+++ Trecho selecionado
Retrospectiva cultural 2015: o melhor das artes visuais
Seu trabalho com catadores de materiais recicláveis no aterro de Jardim Gramacho, no Rio, foi registrado no documentário Lixo Extraordinário (2010) _ premiado nos festivais de Sundance e de Berlim e indicado ao Oscar da categoria. Em 2014, o Santander Cultural exibiu em Porto Alegre a exposição O Tamanho do Mundo, com cerca de 70 obras suas. Em 2015, participou da 56ª Bienal de Veneza com uma réplica de 14 metros de comprimento de um barquinho de papel, batizado de Lampedusa, que navegou pelos canais da cidade italiana lembrando as tragédias dos imigrantes ilegais que naufragam nas costas da Europa.
++++++
+++ Itens fornecidos
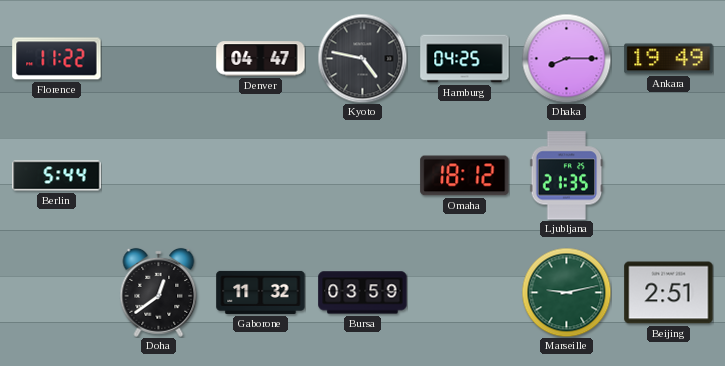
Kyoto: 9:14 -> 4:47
++++++
+++ Itens fornecidos
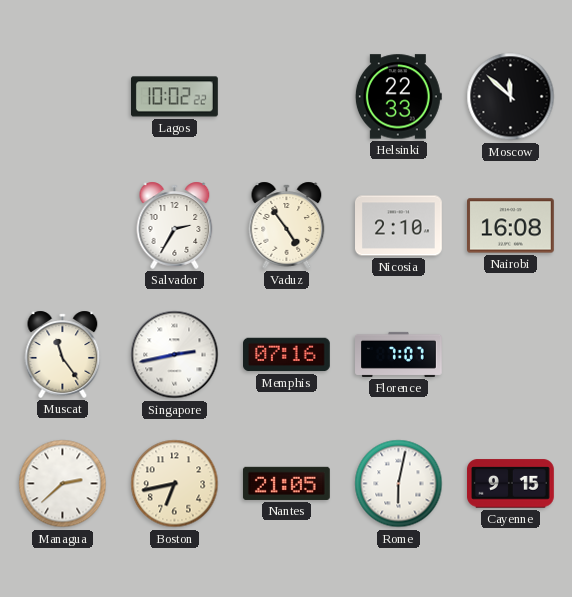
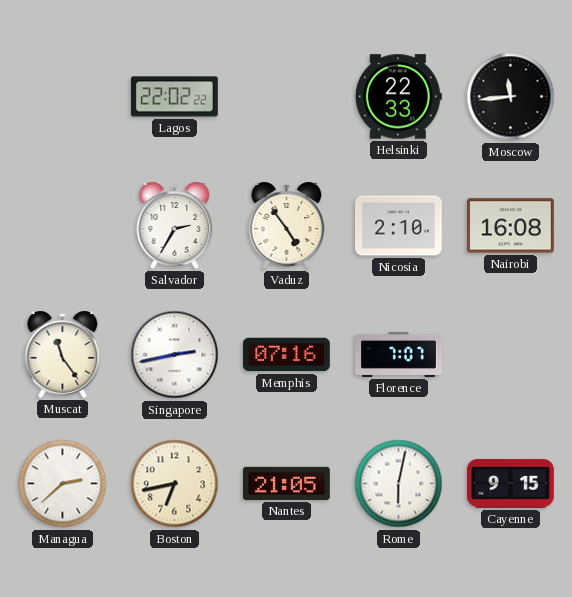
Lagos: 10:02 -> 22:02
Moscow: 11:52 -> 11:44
++++++
● **Objetivo do exercício**: No trecho sobre as artes visuais em 2015, troque "barquinho" por "barco" e reescreva a parte que começa em "Retrospectiva cultural 2015: o" e termina em "costas da Europa.".

● **Resposta ao problema**:
Retrospectiva cultural 2015: o melhor das artes visuais
Seu trabalho com catadores de materiais recicláveis no aterro de Jardim Gramacho, no Rio, foi registrado no documentário Lixo Extraordinário (2010) _ premiado nos festivais de Sundance e de Berlim e indicado ao Oscar da categoria. Em 2014, o Santander Cultural exibiu em Porto Alegre a exposição O Tamanho do Mundo, com cerca de 70 obras suas. Em 2015, participou da 56ª Bienal de Veneza com uma réplica de 14 metros de comprimento de um barco de papel, batizado de Lampedusa, que navegou pelos canais da cidade italiana lembrando as tragédias dos imigrantes ilegais que naufragam nas costas da Europa.